### [What you should do]
Go through the data below and repeat it exactly, skipping each picture.

### [Data section]
● ● ● ● ● ● ●
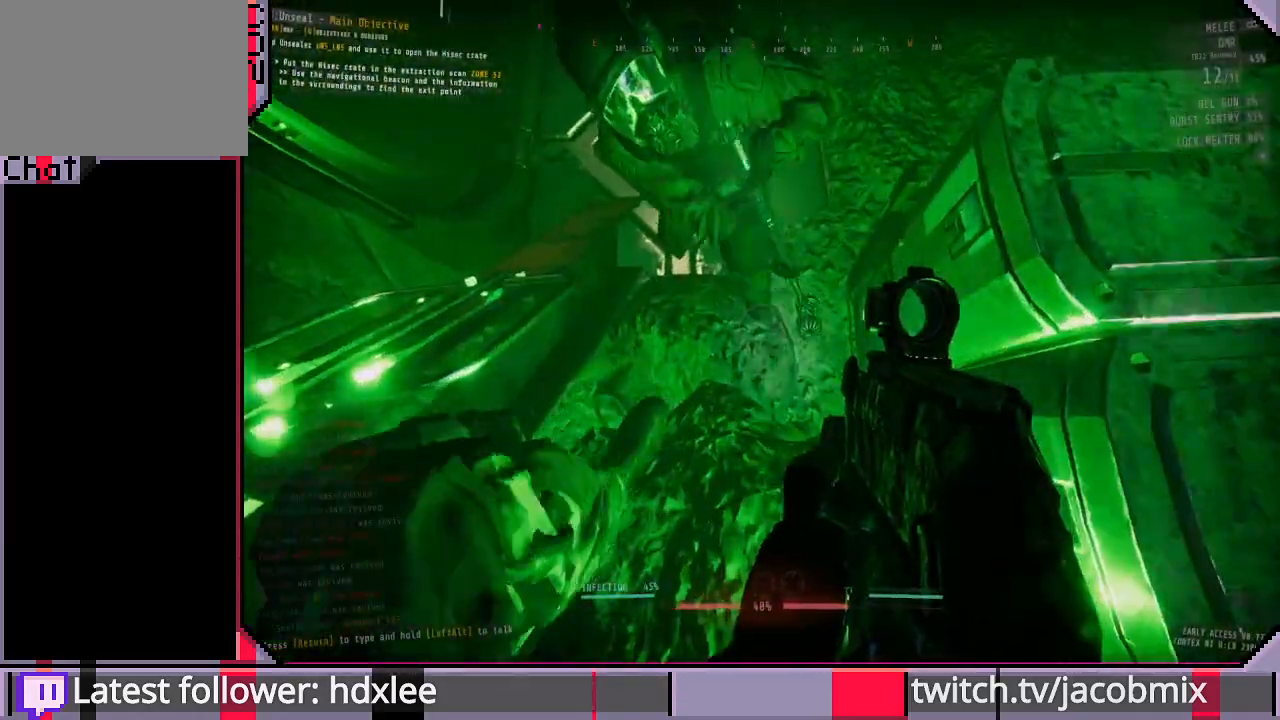
{"keys": ["s"], "mouse": [], "events": [[500, "s", "down"]]}
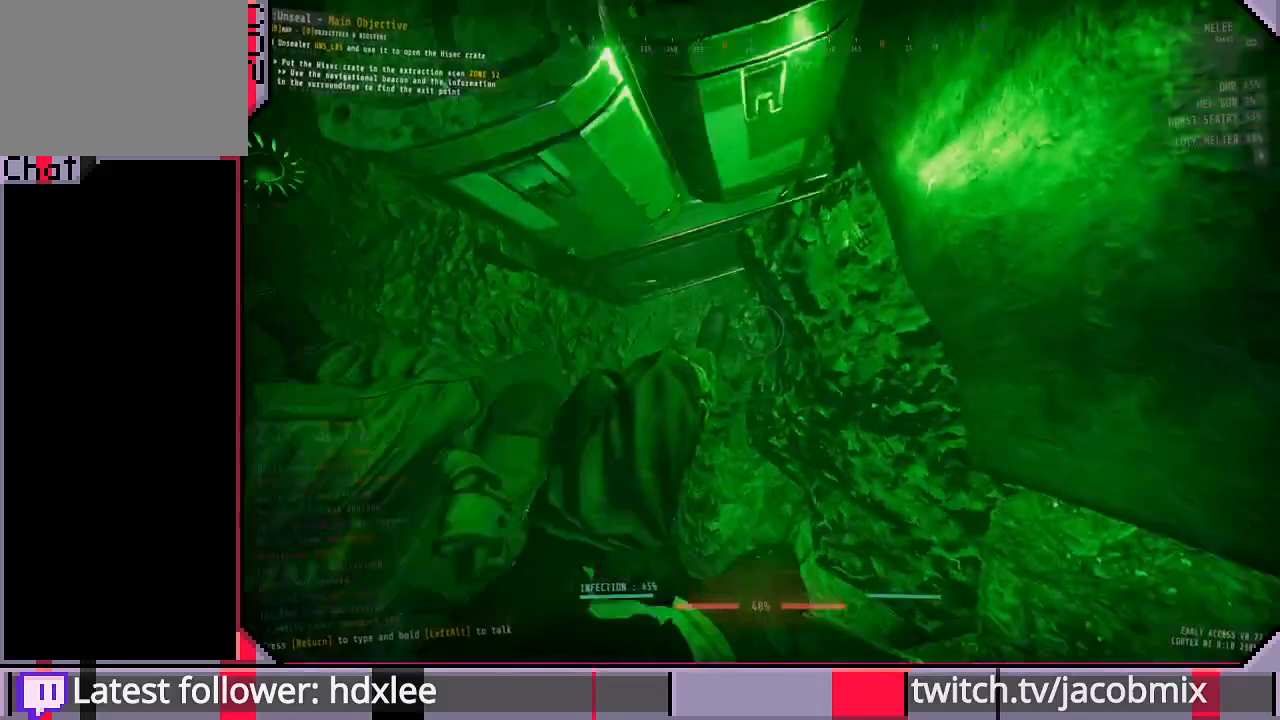
{"keys": ["ctrl"], "mouse": [], "events": [[200, "d", "down"], [233, "s", "up"], [367, "d", "up"], [467, "ctrl", "down"]]}
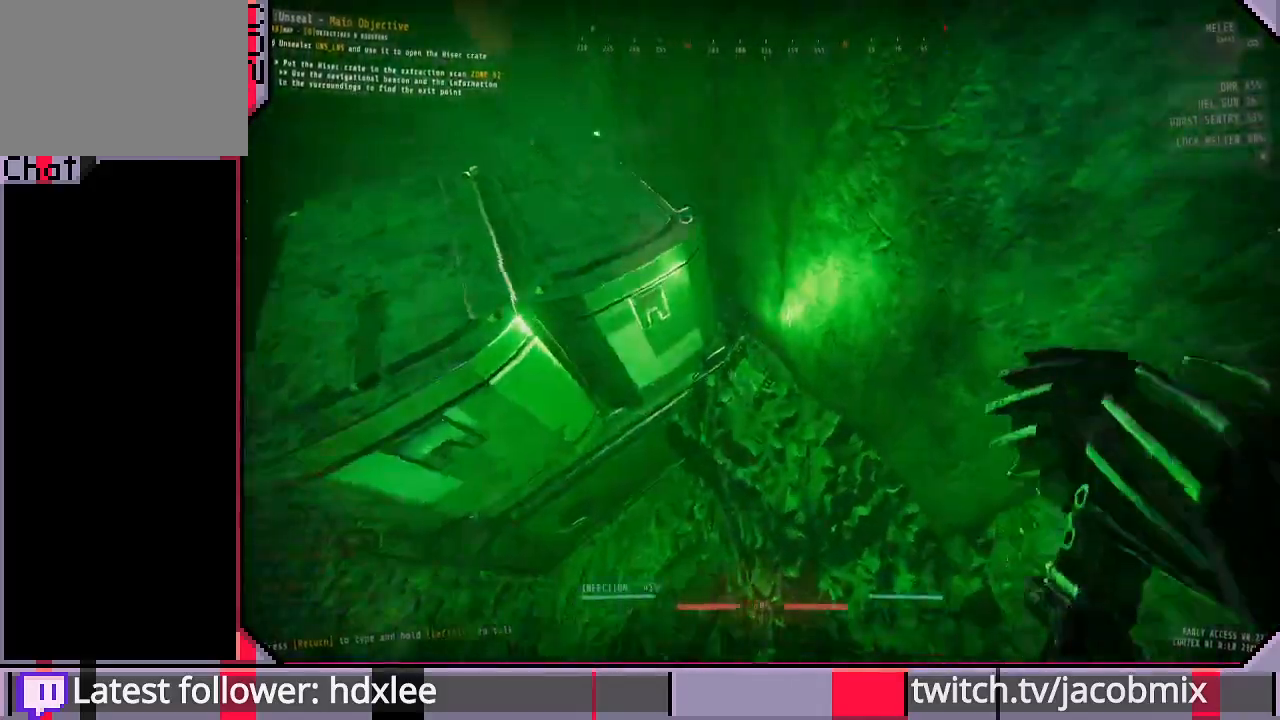
{"keys": [], "mouse": ["left"], "events": [[167, "ctrl", "up"], [333, "ctrl", "down"], [433, "mouse_left", "down"], [467, "ctrl", "up"]]}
● ● ● ● ● ● ●
### [Task response]
{"keys": ["s"], "mouse": [], "events": [[500, "s", "down"]]}
{"keys": ["ctrl"], "mouse": [], "events": [[200, "d", "down"], [233, "s", "up"], [367, "d", "up"], [467, "ctrl", "down"]]}
{"keys": [], "mouse": ["left"], "events": [[167, "ctrl", "up"], [333, "ctrl", "down"], [433, "mouse_left", "down"], [467, "ctrl", "up"]]}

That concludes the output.